So how do we fix it? Well, I can't type the whole chapter, but is marriage counseling an option for the two of you? Counseling would offer you both a neutral place to learn to express your desires and needs to each other. Women have this great need to be loved, and men have this great need to be respected. And it is so hard to look past our own needs, and give the other spouse what they need. But I'm sure after 16 years of marriage, you are aware that sacrificial love is sometimes needed (and I use the term "sacrificial" because you aren't feelin' the love but choose to love back because you want to save your marriage). 
Hope this helps and thanks for posting today. Take care.


----------



## ne9907 (Jul 17, 2013)

sounds like your husband is depressed and has been for quite a while. Has he retired from the military? Could it be PTSD?
I suggest marriage counseling if you want to salvage your marriage. THe time to walk on eggshells and be idle is gone, YOU must start being pro active to save your marriage if that is what you want. Your husband will not because he may not realize something is wrong.
Marriage counseling and individual counseling.
Good luck to you both


----------



## honcho (Oct 5, 2013)

I am sorry that you have reached the point where you are this frustrated with your relationship. Each individual piece may not be a dealbreaker but the overall picture has gotten you to that point. 

You obviously want some change, ask yourself a couple of questions. How many times have you asked, complained, yelled about certain things. Has any of it changed? Most likely not. Has there ever been any penalty for things not changing, again probably not. Your husband hears your complaints as idle threats. In his head why should things change, dinner is still on the table, his underwear is still washed, his wants are being taken care of.

Instead of talking or complaining about a problem why don’t you try and back it up. Give him the ultimatum so to speak and if he doesn’t make a deadline this will be the consequence. When the time comes you better then back up the consequence, stand up for yourself. He doesn’t have any penalty for not doing things and he is coasting by because you will do it. 

After sixteen years you both know each other pretty well, you also know that everything you have tried has failed to get his attention. You want an equal partner in the marriage yet he doesn’t view you that way. Till he starts to view you as an equal partner and not a convenience item its not going to change. 

Counseling may help this but I suspect he wont go because history has taught him you will cave in. Time to take a stand, you are willing to work hard, you can stand on your own two feet he needs to start seeing that and believe it.

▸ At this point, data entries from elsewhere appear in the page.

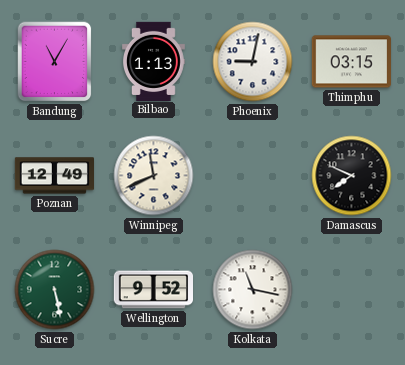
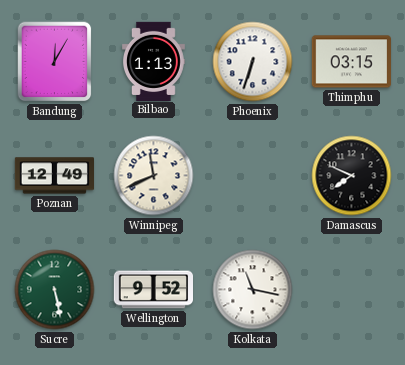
Bandung: 11:05 -> 12:05
Phoenix: 9:02 -> 6:33
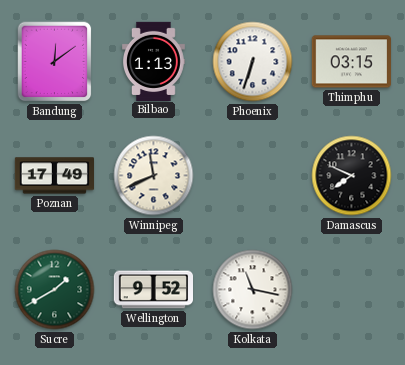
Bandung: 12:05 -> 12:09
Poznan: 12:49 -> 17:49
Sucre: 5:28 -> 1:40
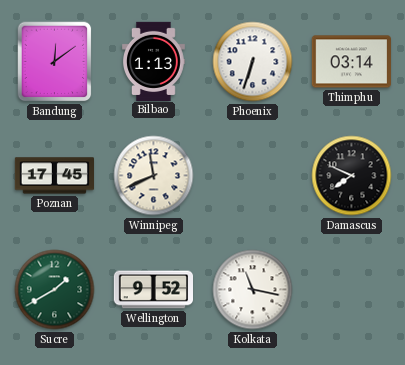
Thimphu: 03:15 -> 03:14
Poznan: 17:49 -> 17:45
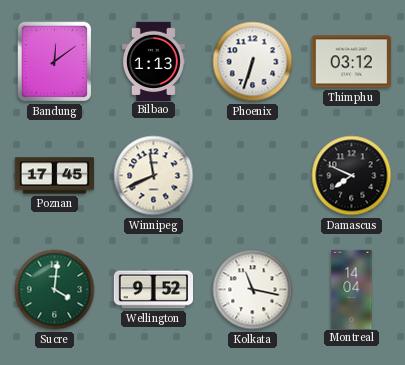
Thimphu: 03:14 -> 03:12
Sucre: 1:40 -> 4:01
Montreal: none -> 14:04
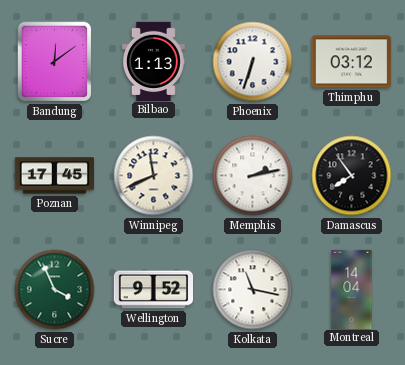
Memphis: none -> 2:13
Damascus: 7:49 -> 7:54
Sucre: 4:01 -> 3:56
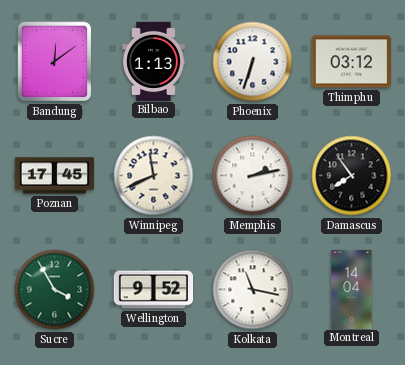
Sucre: 3:56 -> 3:55
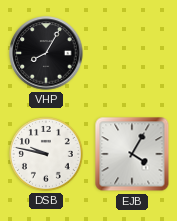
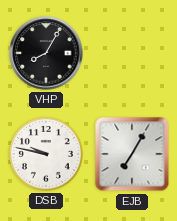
EJB: 4:05 -> 7:05
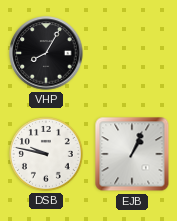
EJB: 7:05 -> 1:04
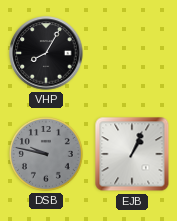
DSB dial: white -> grey
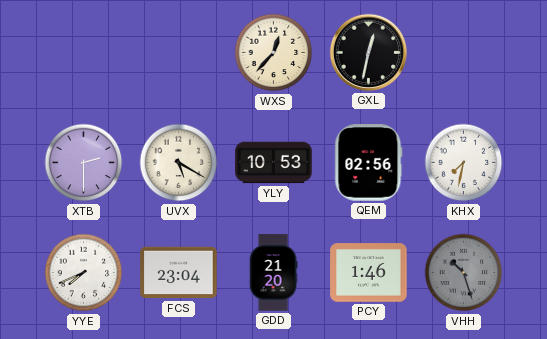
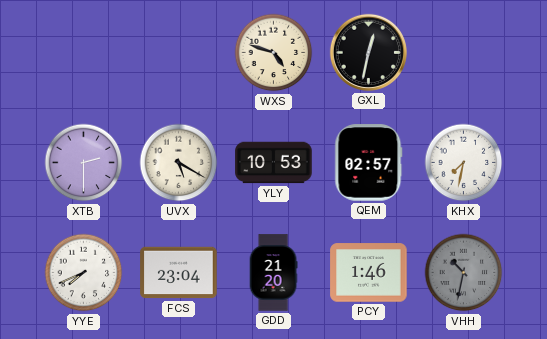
WXS: 12:37 -> 4:48
QEM: 02:56 -> 02:57
VHH: 10:27 -> 10:32
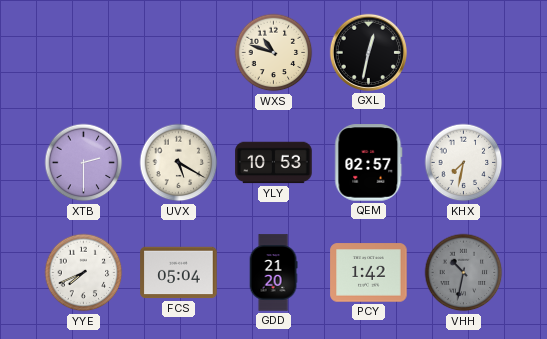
WXS: 4:48 -> 10:48
FCS: 23:04 -> 05:04
PCY: 1:46 -> 1:42
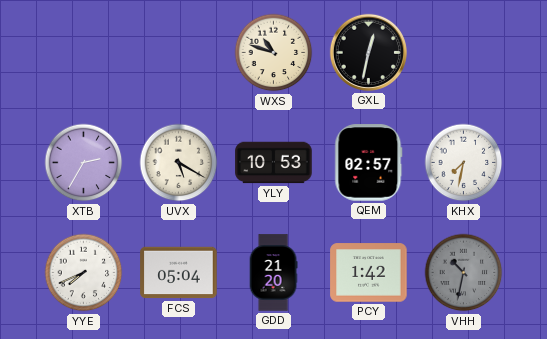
XTB: 2:30 -> 2:35
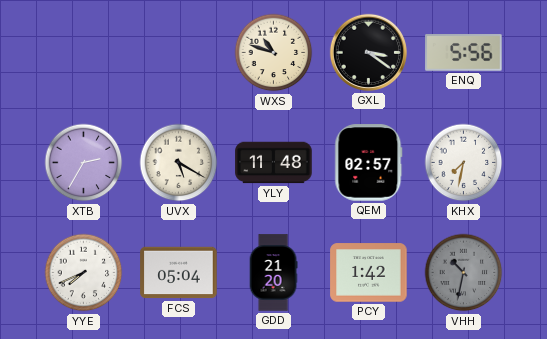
GXL: 12:32 -> 3:21
ENQ: none -> 5:56
YLY: 10:53 -> 11:48
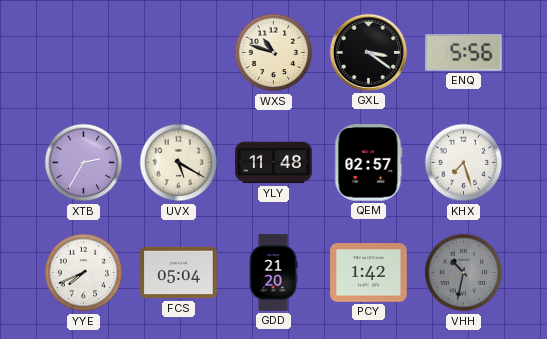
KHX: 7:32 -> 7:27
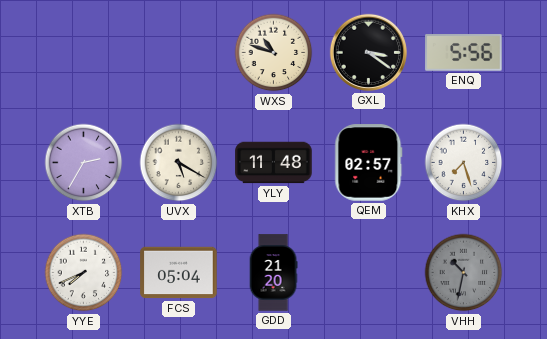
PCY: 1:42 -> none
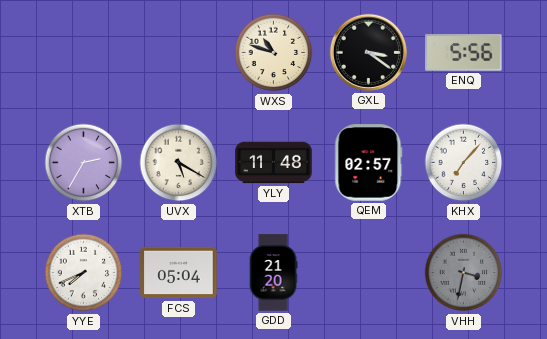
KHX: 7:27 -> 7:07
VHH: 10:32 -> 3:32
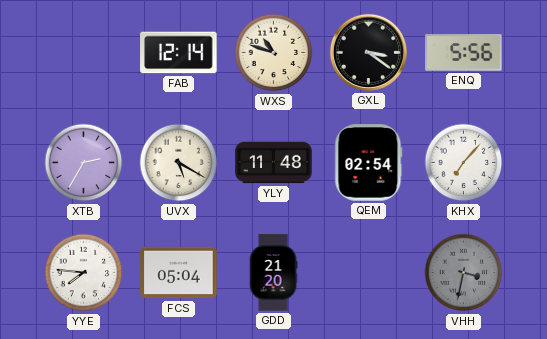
FAB: none -> 12:14
QEM: 02:57 -> 02:54
YYE: 7:41 -> 7:46
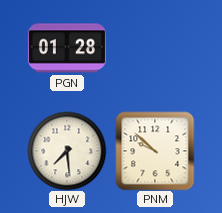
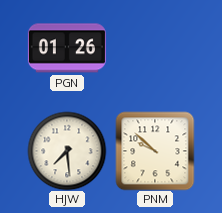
PGN: 01:28 -> 01:26
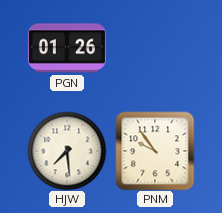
PNM: 9:52 -> 9:54
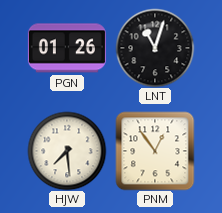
LNT: none -> 11:03
PNM: 9:54 -> 12:54
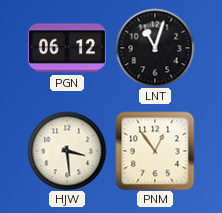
PGN: 01:26 -> 06:12
HJW: 7:29 -> 3:29
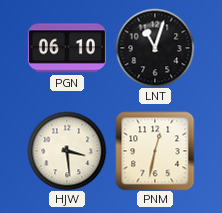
PGN: 06:12 -> 06:10
PNM: 12:54 -> 12:32
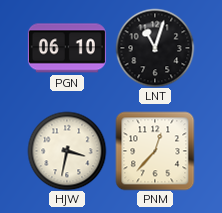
HJW: 3:29 -> 3:32
PNM: 12:32 -> 12:37
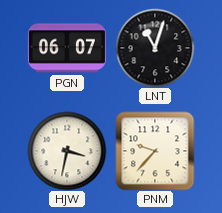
PGN: 06:10 -> 06:07
PNM: 12:37 -> 9:37
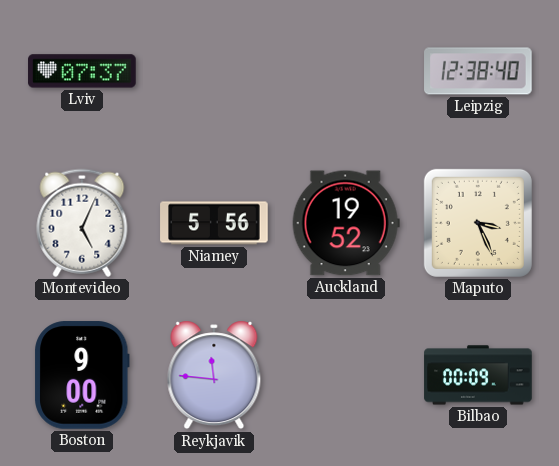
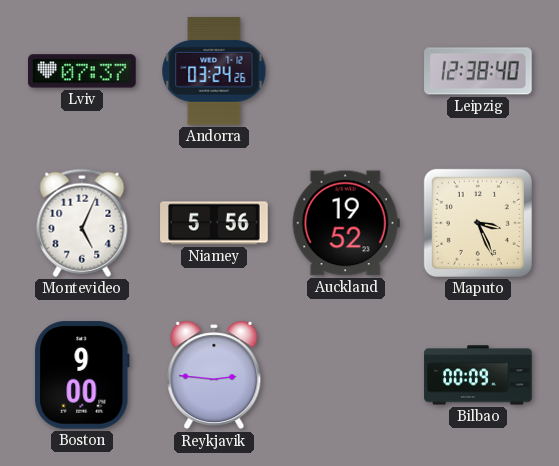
Andorra: none -> 03:24
Reykjavik: 11:46 -> 2:46
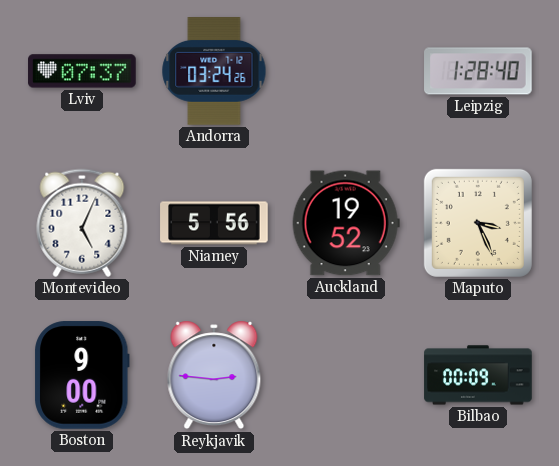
Leipzig: 12:38 -> 1:28
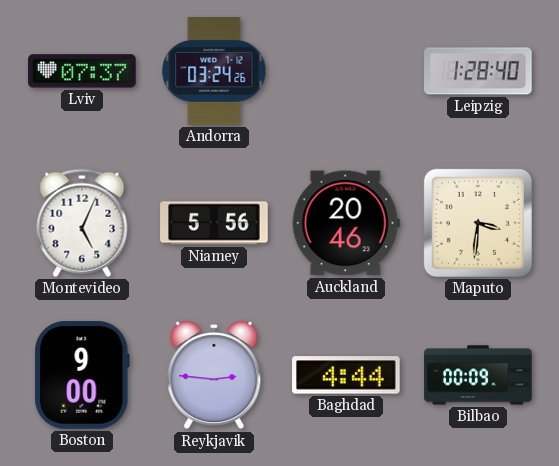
Auckland: 19:52 -> 20:46
Maputo: 3:26 -> 3:31
Baghdad: none -> 4:44
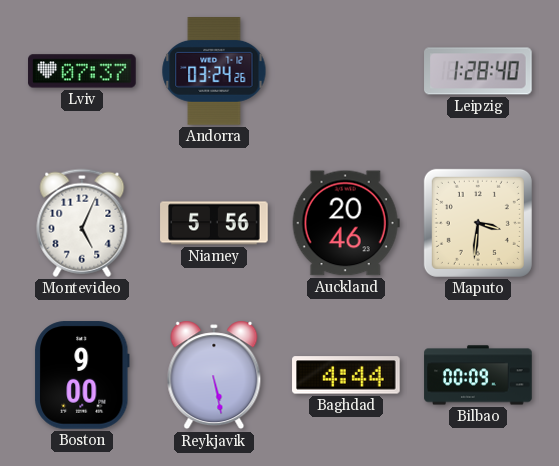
Reykjavik: 2:46 -> 5:28
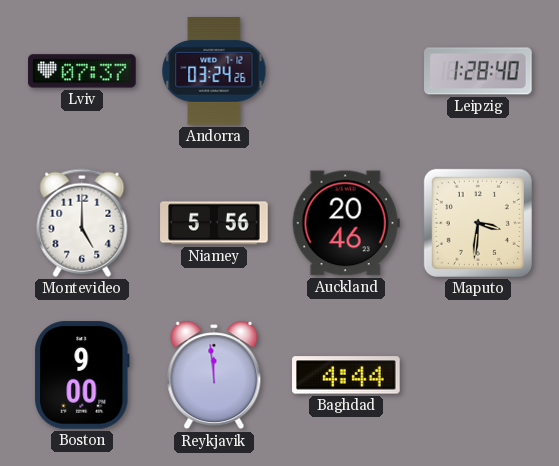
Montevideo: 5:04 -> 5:00
Reykjavik: 5:28 -> 11:59
Bilbao: 00:09 -> none
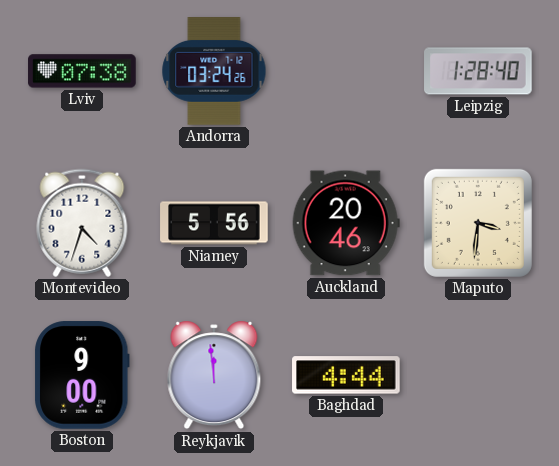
Lviv: 07:37 -> 07:38
Montevideo: 5:00 -> 4:33
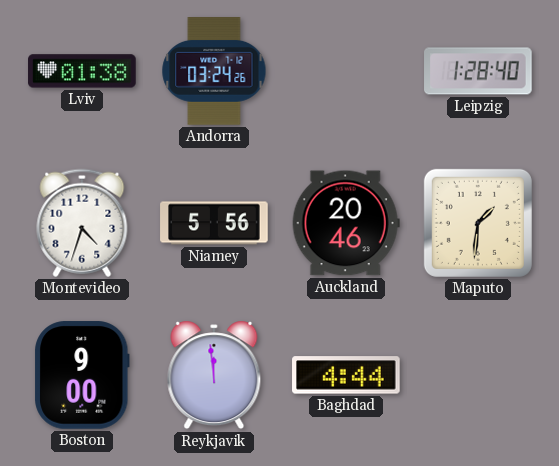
Lviv: 07:38 -> 01:38
Maputo: 3:31 -> 1:31
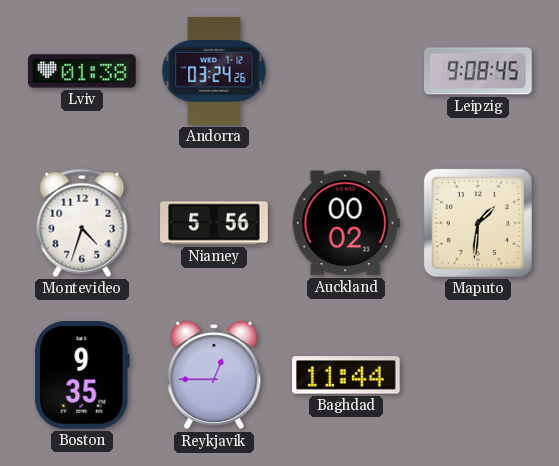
Leipzig: 1:28 -> 9:08
Auckland: 20:46 -> 00:02
Boston: 9:00 -> 9:35
Reykjavik: 11:59 -> 12:45
Baghdad: 4:44 -> 11:44
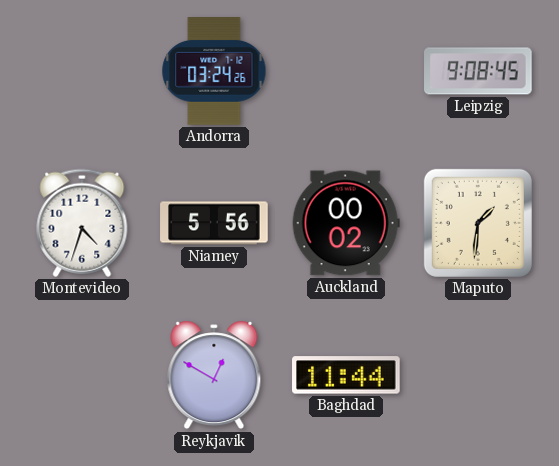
Lviv: 01:38 -> none
Boston: 9:35 -> none
Reykjavik: 12:45 -> 12:50
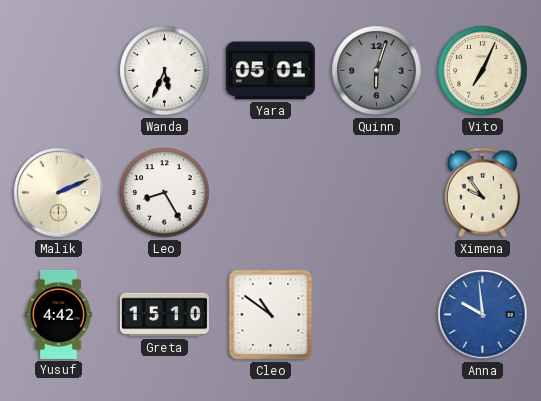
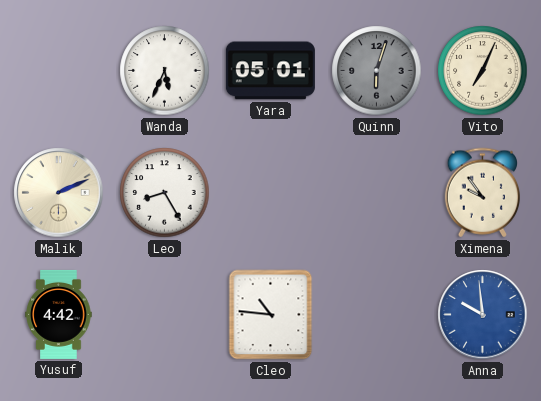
Greta: 15:10 -> none
Cleo: 10:51 -> 10:46
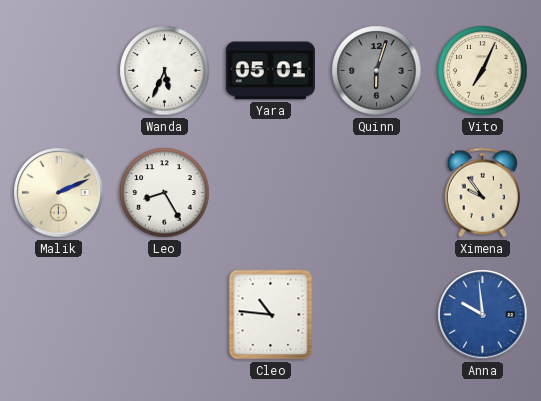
Yusuf: 4:42 -> none
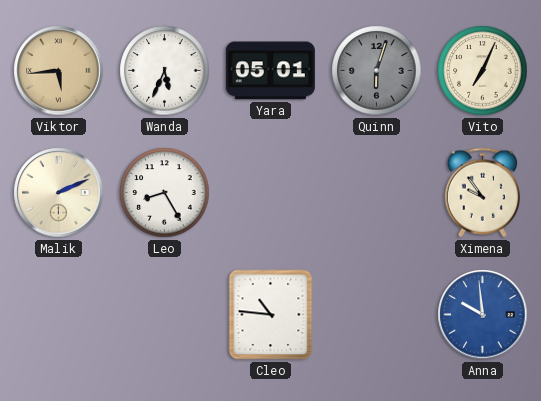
Viktor: none -> 5:44
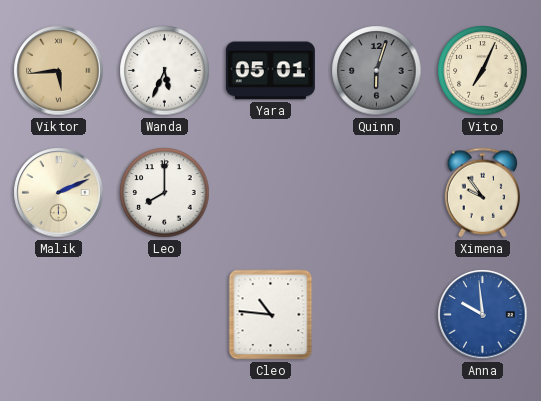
Leo: 8:25 -> 8:00
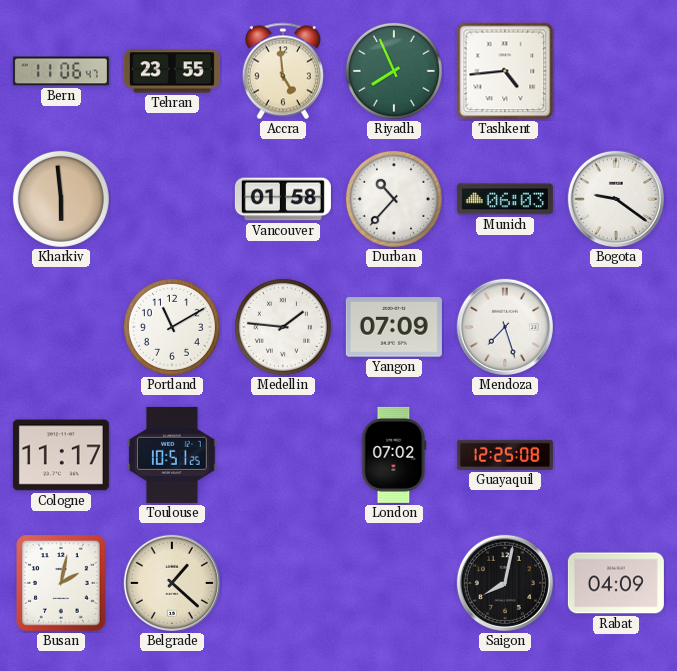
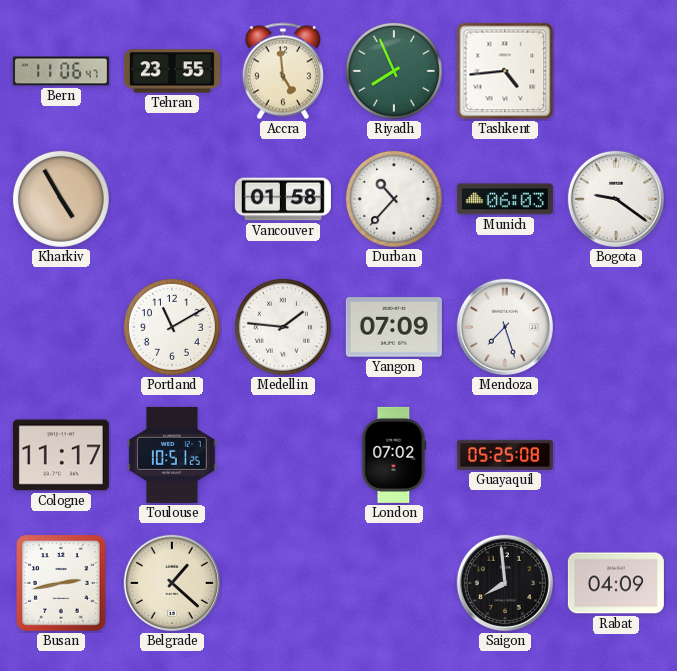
Kharkiv: 5:59 -> 4:55
Guayaquil: 12:25 -> 05:25
Busan: 2:02 -> 2:43
Saigon: 8:02 -> 7:59
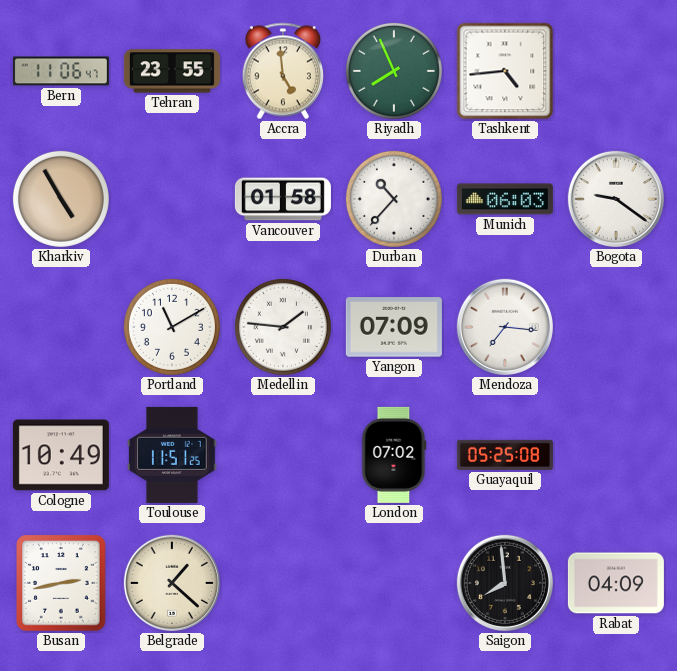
Mendoza: 7:27 -> 7:16
Cologne: 11:17 -> 10:49
Toulouse: 10:51 -> 11:51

If he doesn’t change, it is his choice and then really it makes your choices easier.


----------



## lost_girl (Dec 26, 2013)

Three: I think you are right about that we got married too young, I think I wanted someone to love me so badly that I was blindsided and didn't see the red flags when I should have.

your questions...

1) I think you are 99% right that I am hoping that he will wake up and see what is happening and make a change.
2) I have thought about my options and right now the biggest thing that is holding me back from making any decision is my children, even though I know that they see how things are I fear in my heart that they will hate me if I leave and break up the family. I have reached the point that if he were to tell me that he was leaving that I wouldn't bat an eyelash and wouldn't shed a tear. 
I have not tried counseling, but have thought about mentioning it to him...however with the way that he acts I don't feel like he would agree to it, anytime that I have brought up an issue he blows it off, wont talk to me about it and retreats to his game and or moive/tv. Tells me that I am over reacting or being too sensitive. 

I thought about telling him that I wanted a trial separation but then I don't know how that would go over either, again my biggest fear is my kids. His family is over 24 hours away driving time and I am so scared that if I bring that up that he will take off with my kids and I don't have the funds to fight him if he did that...some members of his family have money and would fight for him, I don't have that option. Its VERY scary to think of. 


Ne: He did 4 years of active duty and has been out since Dec of 98...I think he may have some depression issues but nothing that he has ever voiced to me, something has to be up for him to have the swings that he does in his attitude

Honcho: you are so right...it wasn't one thing, it was everything just being piled on top of everything else and me never standing up for myself and now its almost like I don't know how to do that....maybe your right...maybe he thinks that I cant do it on my own, that I cant stand on my own 2 feet and that I cant do it without him there, maybe that's why he wont change and help out...I don't know why but I never thought about that, I never thought that maybe his way of acting was because he thinks that I wont do cause he thinks I cant....


----------